The new year has brought new hope for a child suffering from a rare genetic condition.

Six-year-old Lily Brooker from Kemsley is about to undergo specialist treatment which could help extend her young life.

She suffers from Sanfilippo syndrome, a genetic disorder which has complex detrimental effects on a child’s health and development.

Two years ago, her devastated parents were told the condition was terminal and Lily was unlikely to live long enough to see her teenage years.

Their only hope was to raise enough money to send their daughter for clinical trials at Manchester Children’s Hospital.

It provides a treatment called Genistein which is found to have a 37% success rate in slowing the deterioration in a child’s brain.

A total of £600,000 was needed to send Lily and 20 other youngsters aged between four
and 12 for trials – the target was reached last month.

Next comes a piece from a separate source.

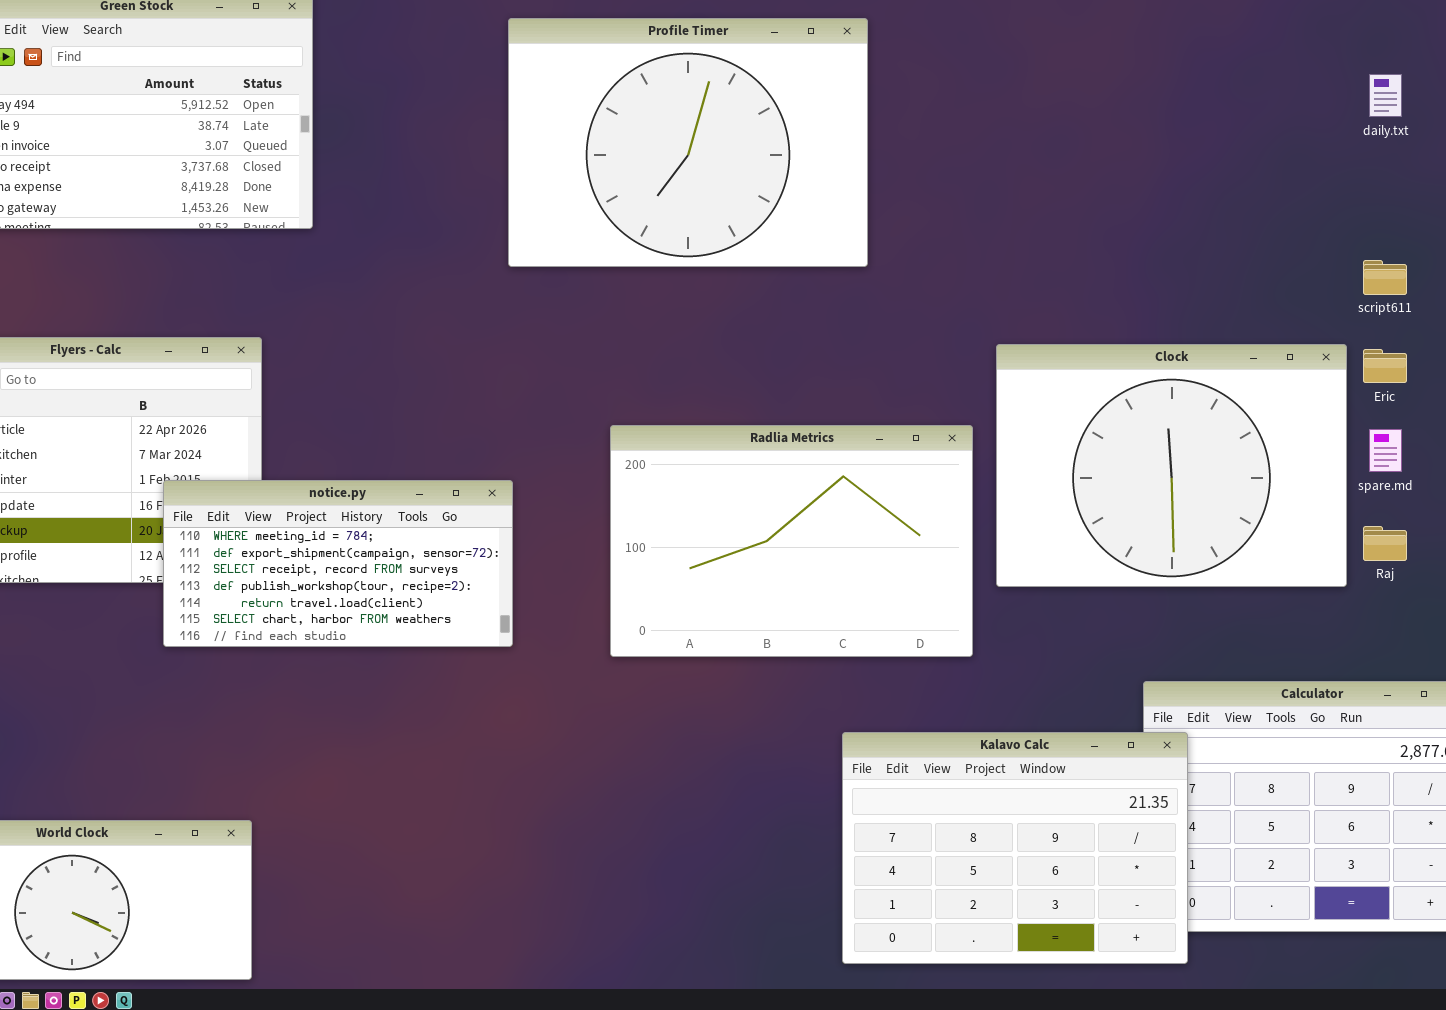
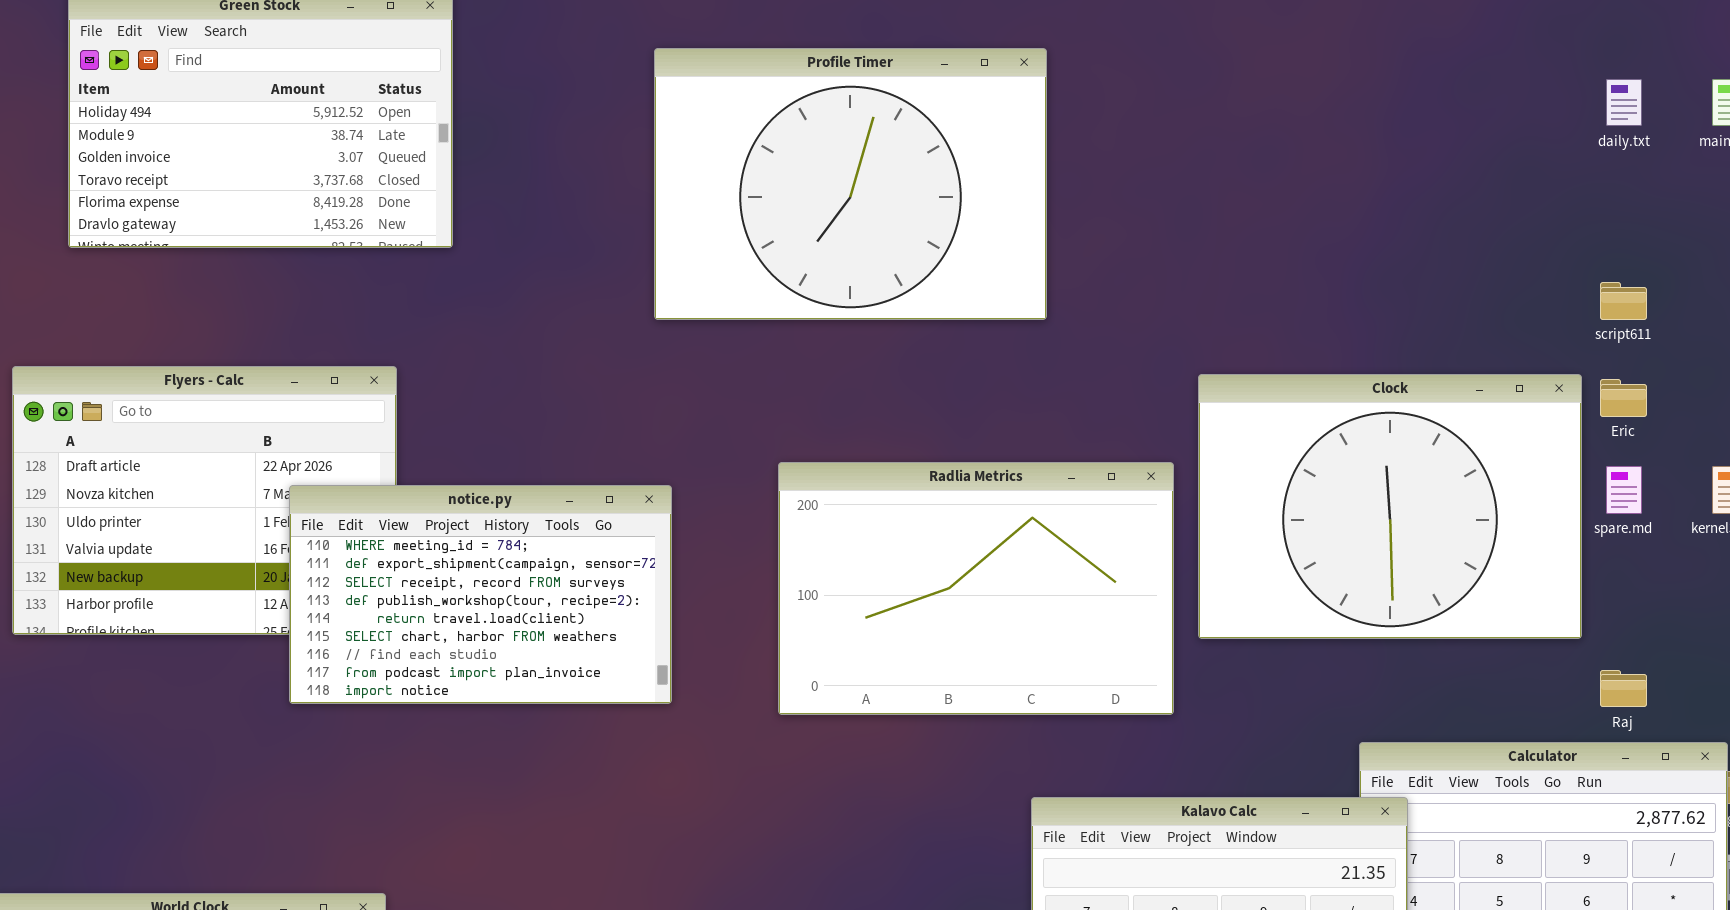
Profile Timer: [508,18,868,267] -> [654,48,1047,320], moved
notice.py: [163,480,513,647] -> [289,485,672,704], resized
Raj: [1363,526,1407,561] -> [1600,670,1647,707], moved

Her mum, Michelle Brooker, 36, who lives with Lily, her husband Scott, 37, and their other daughter Paige,11, in Donemowe Drive, said: “We’ve gone from being told, ‘there’s nothing we can do for your daughter’, to two years down the line being given a little glimmer of hope.

“We can’t foresee the future, we just hope the treatment does what it says and Lily gets a better quality of life for a bit longer.”

The Brookers’ fundraising efforts included an 80s disco which was held at the Coniston Hotel in Sittingbourne last year, and donations from the British 10k run.

They pooled financial resources with six other families with someone suffering from Sanfilippo syndrome to reach their £600,000 target, a goal which was reached with extra backing from The Society for Mucopolysaccharide Diseases (the MPS Society) which supports those affected by life-limiting genetic conditions.

Recruiting for the trials, which will run for two years, is due to take place in Manchester later this month.

Lily, who attends Meadowfield School in Sittingbourne, is one of 150 sufferers of Sanfilippo syndrome in the UK.

It means she has hearing problems and is unable to speak, leaving her totally unaware of her condition.

According to her mum, Michelle, Lily “has her good days and bad days”, but thanks to the generosity of others, the whole family now has a dream to cling to.

“Six hundred thousand pounds is a lot of money to raise because it’s not a very highly publicised charity and the illness is so rare,” Michelle said.

“We were overwhelmed by the support we’ve had from family and strangers.

“No words can express how grateful we are to those who donated.”